PROBLEM: Set out each line from the following listing that includes the word "效益指标".
===== THE DATA =====
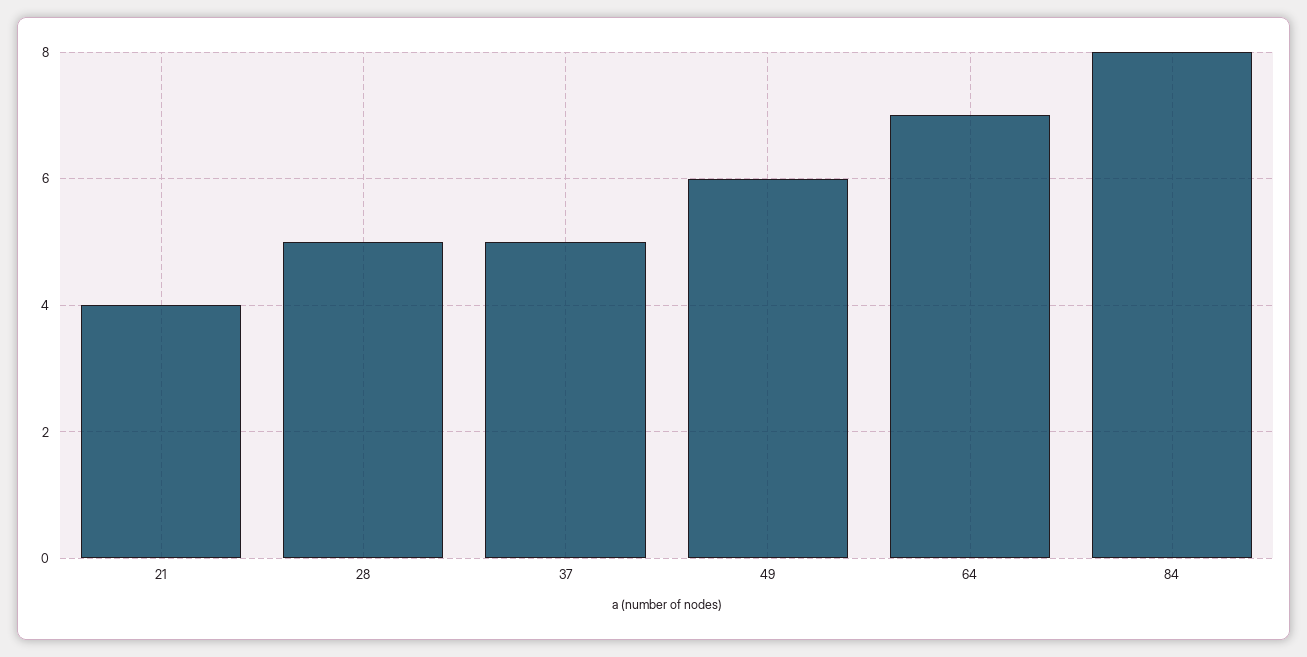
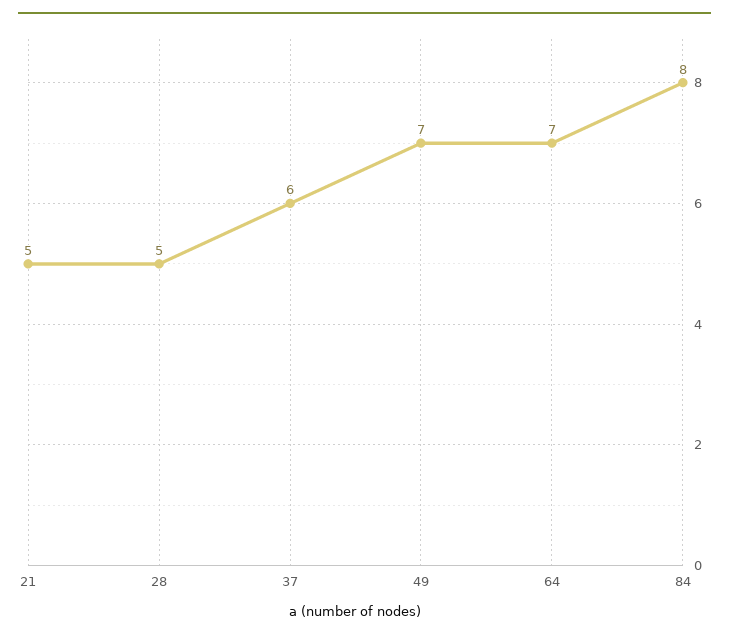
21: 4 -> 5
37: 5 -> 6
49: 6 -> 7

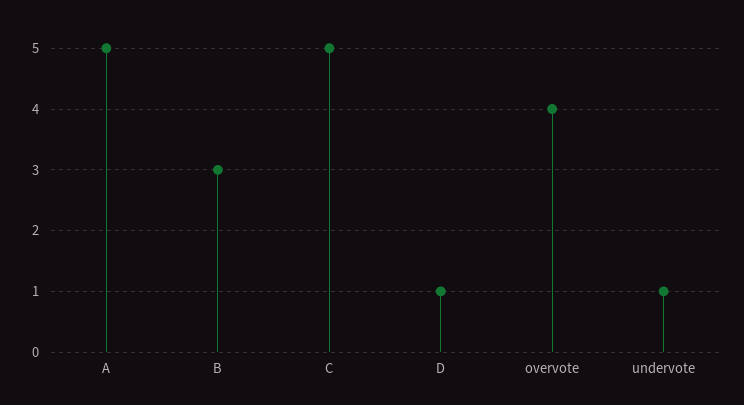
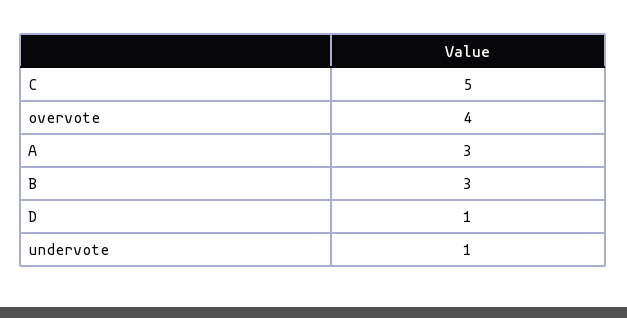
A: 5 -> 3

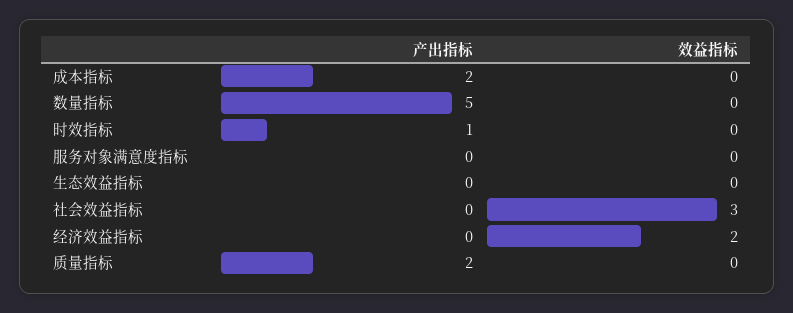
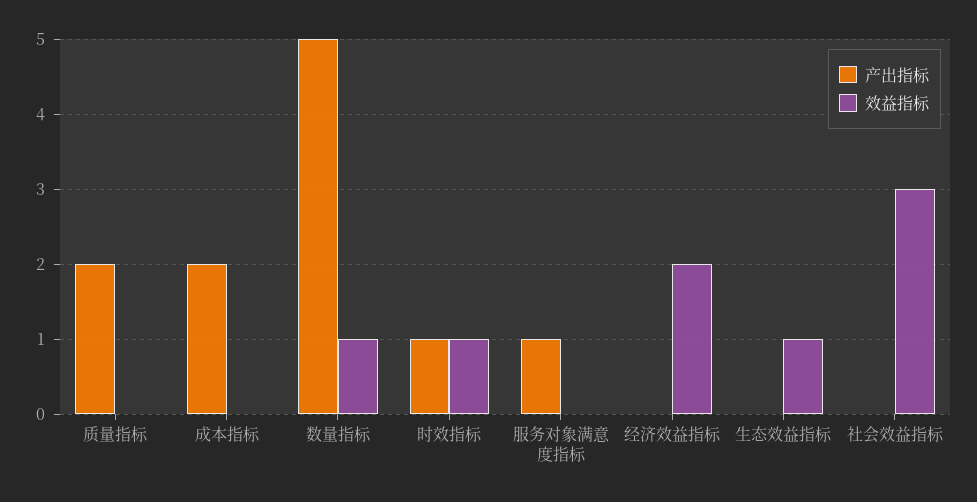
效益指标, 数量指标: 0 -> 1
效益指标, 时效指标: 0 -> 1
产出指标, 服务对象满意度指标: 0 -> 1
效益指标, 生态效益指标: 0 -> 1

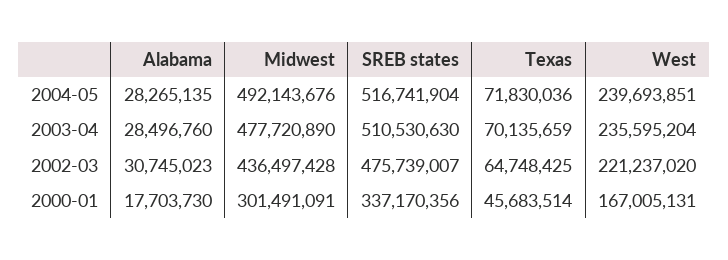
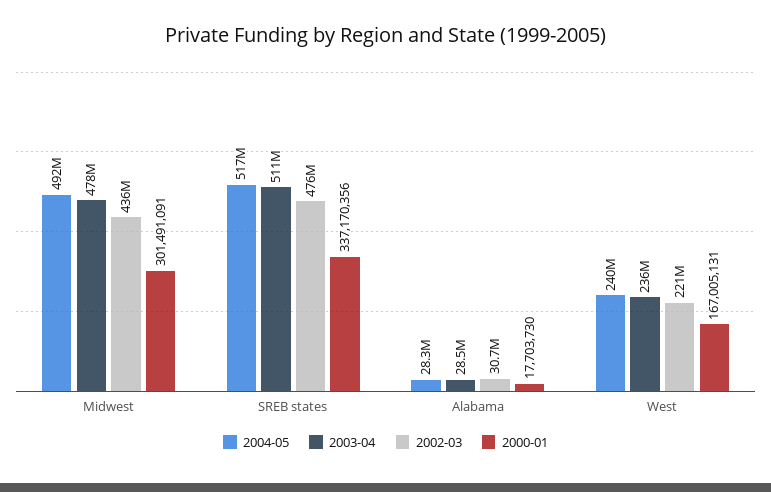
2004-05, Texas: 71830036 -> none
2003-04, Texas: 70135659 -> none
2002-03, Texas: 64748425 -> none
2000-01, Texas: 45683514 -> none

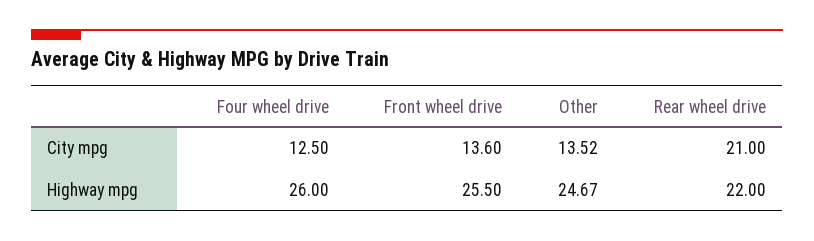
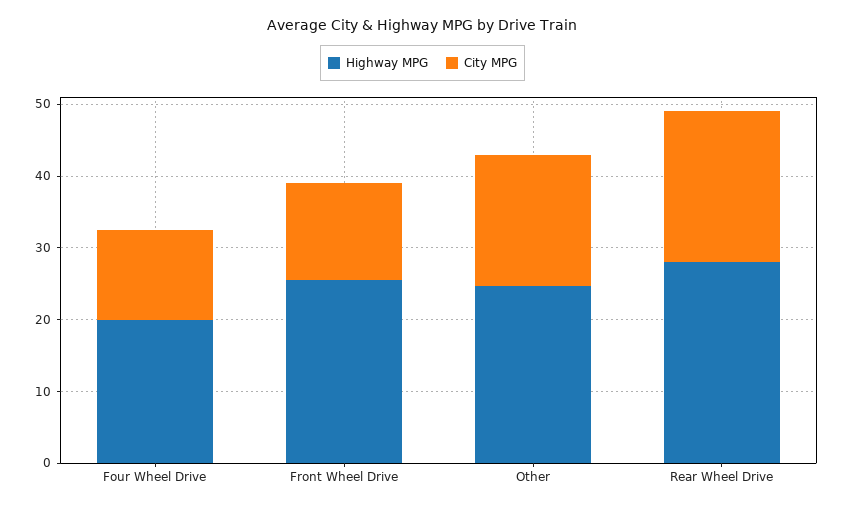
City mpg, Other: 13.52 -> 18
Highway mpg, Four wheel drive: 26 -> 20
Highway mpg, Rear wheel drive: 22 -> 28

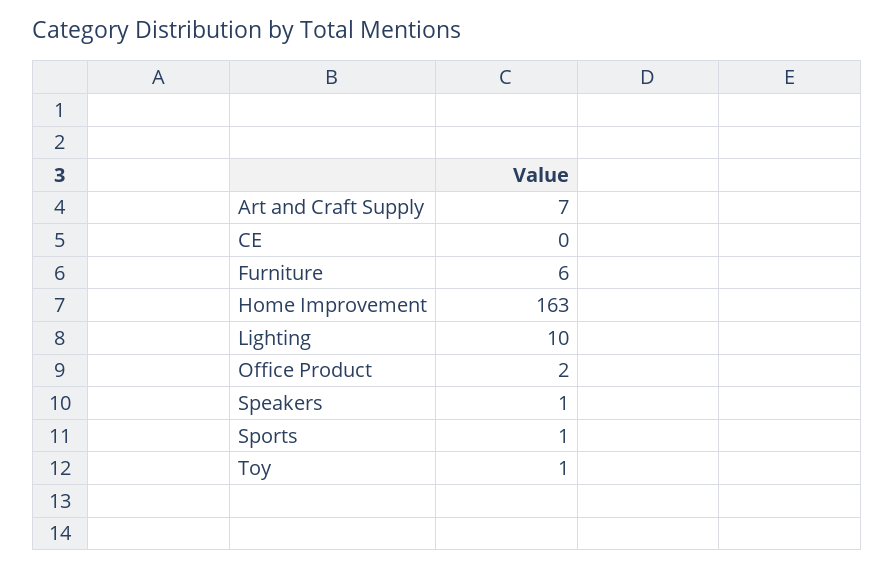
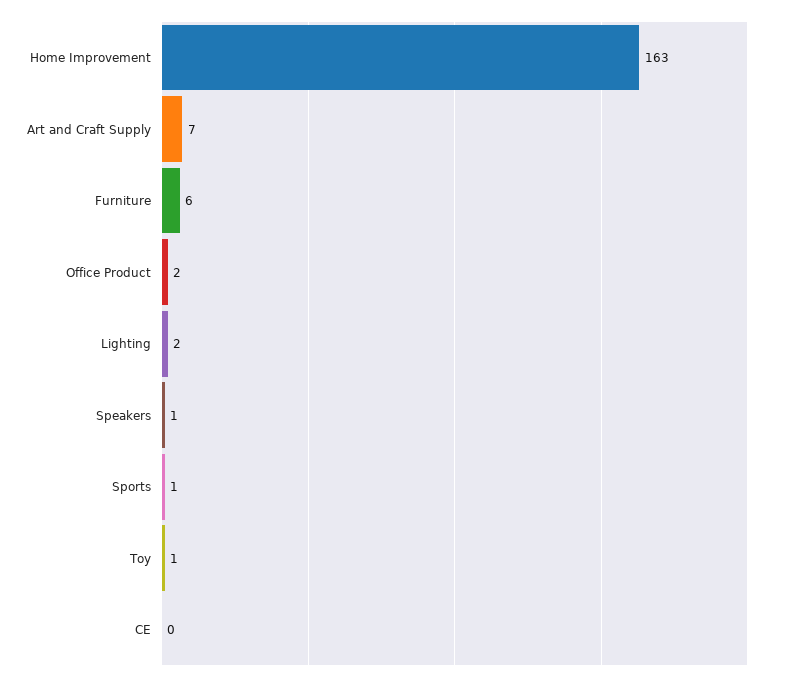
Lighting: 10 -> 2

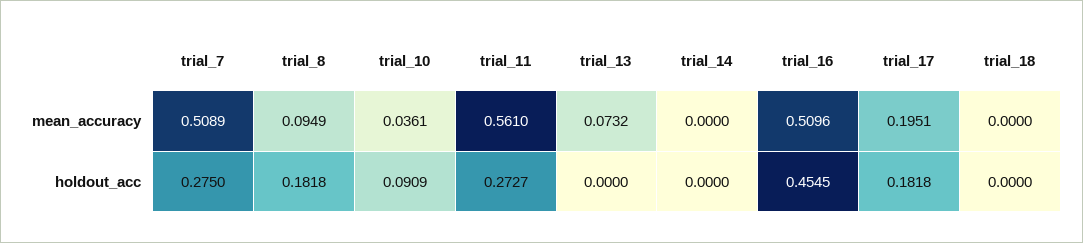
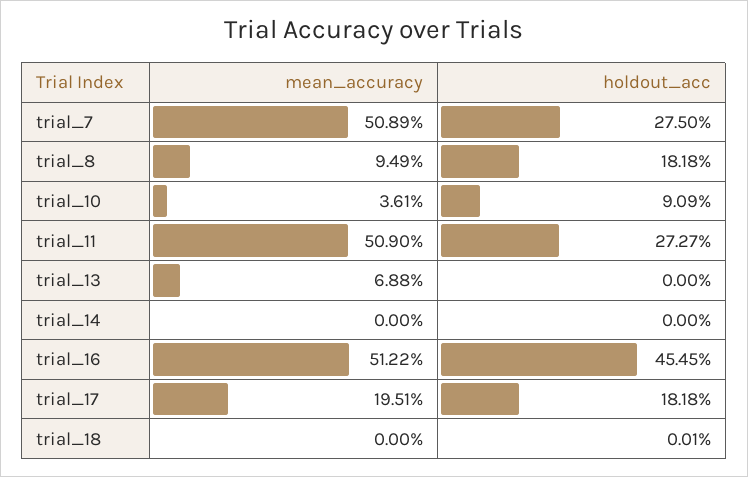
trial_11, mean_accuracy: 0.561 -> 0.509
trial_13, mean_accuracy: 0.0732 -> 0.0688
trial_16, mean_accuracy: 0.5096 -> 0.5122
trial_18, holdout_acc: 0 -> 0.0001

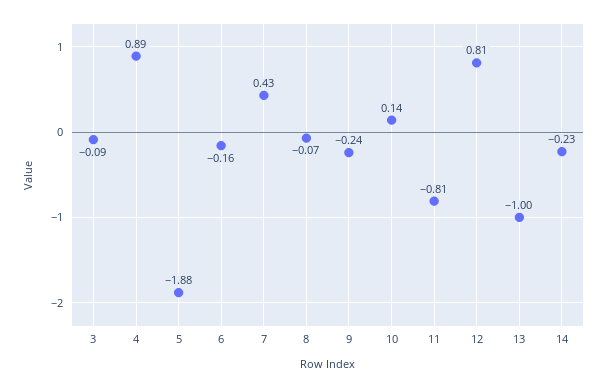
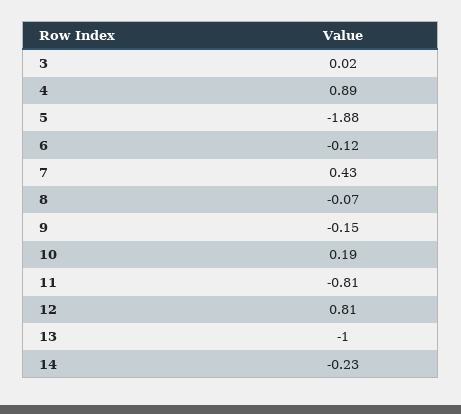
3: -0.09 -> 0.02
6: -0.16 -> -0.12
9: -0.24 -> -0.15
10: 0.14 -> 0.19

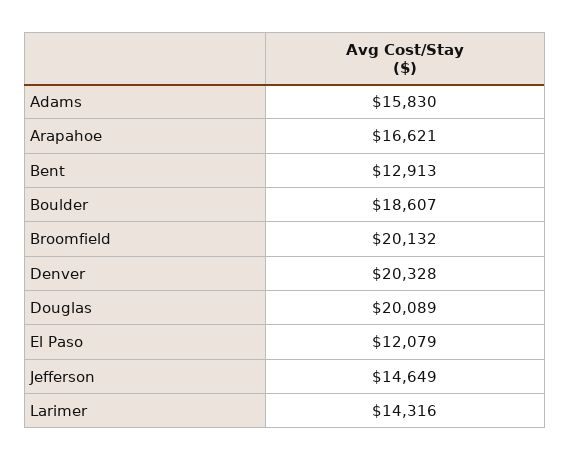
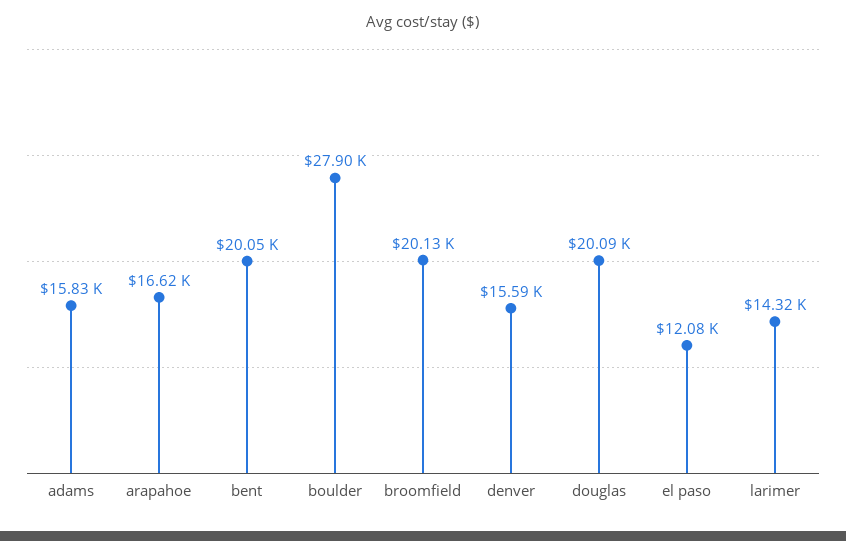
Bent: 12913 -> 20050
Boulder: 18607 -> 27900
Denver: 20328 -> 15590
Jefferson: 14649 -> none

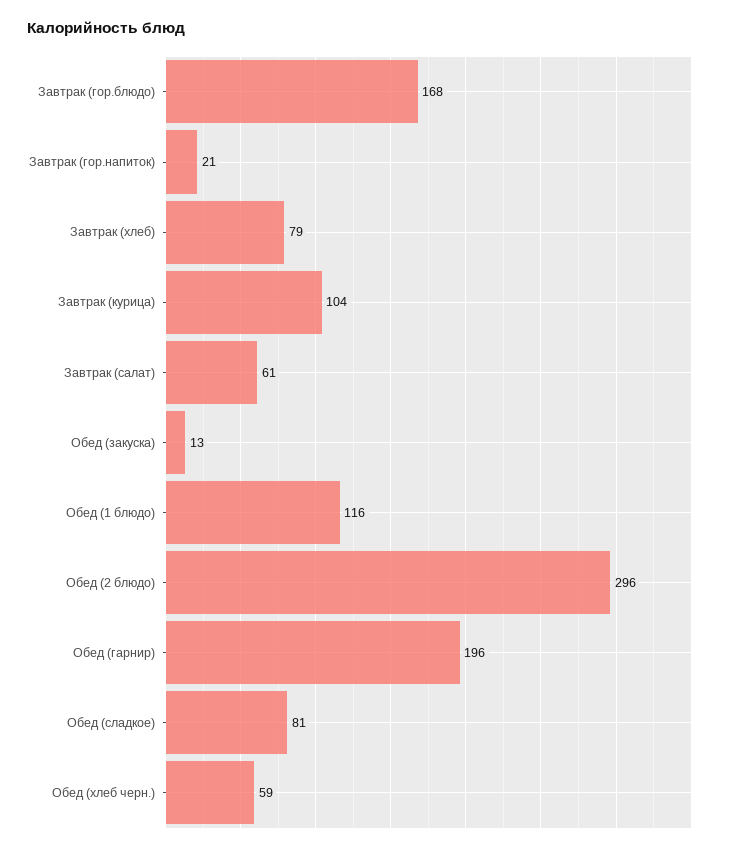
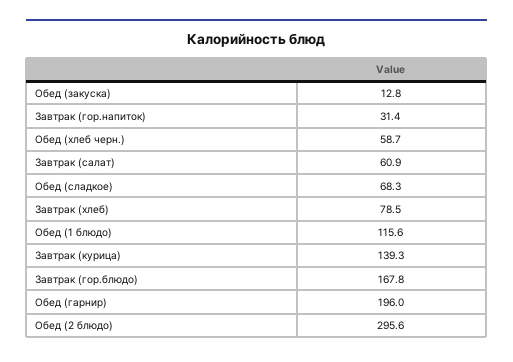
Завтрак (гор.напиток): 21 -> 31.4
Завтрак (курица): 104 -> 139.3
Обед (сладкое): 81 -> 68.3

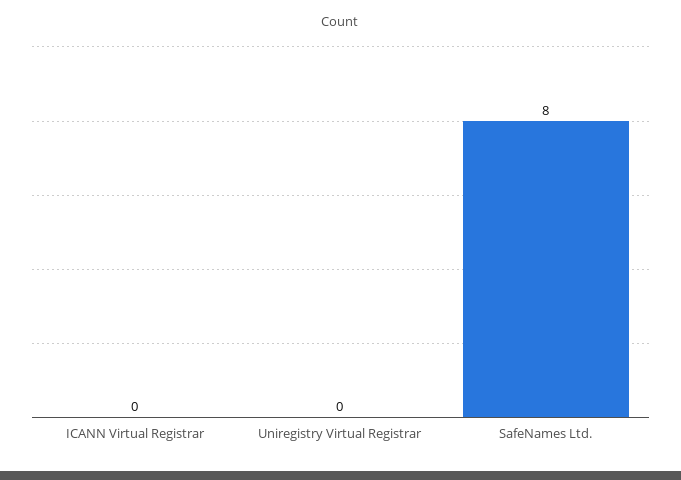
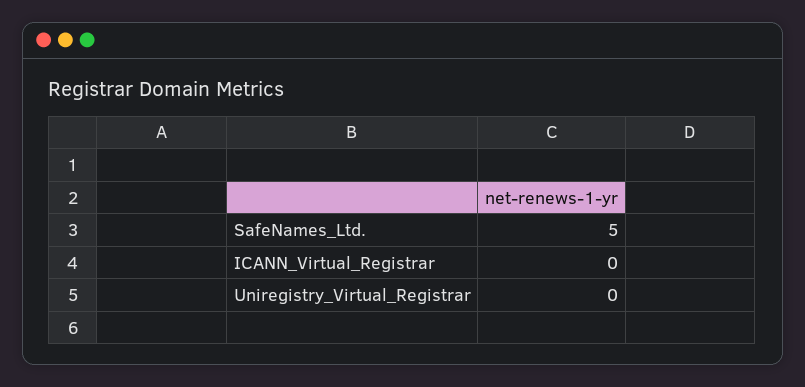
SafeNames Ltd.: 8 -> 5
=====
RESULT:
效益指标, 数量指标: 0 -> 1
效益指标, 时效指标: 0 -> 1
效益指标, 生态效益指标: 0 -> 1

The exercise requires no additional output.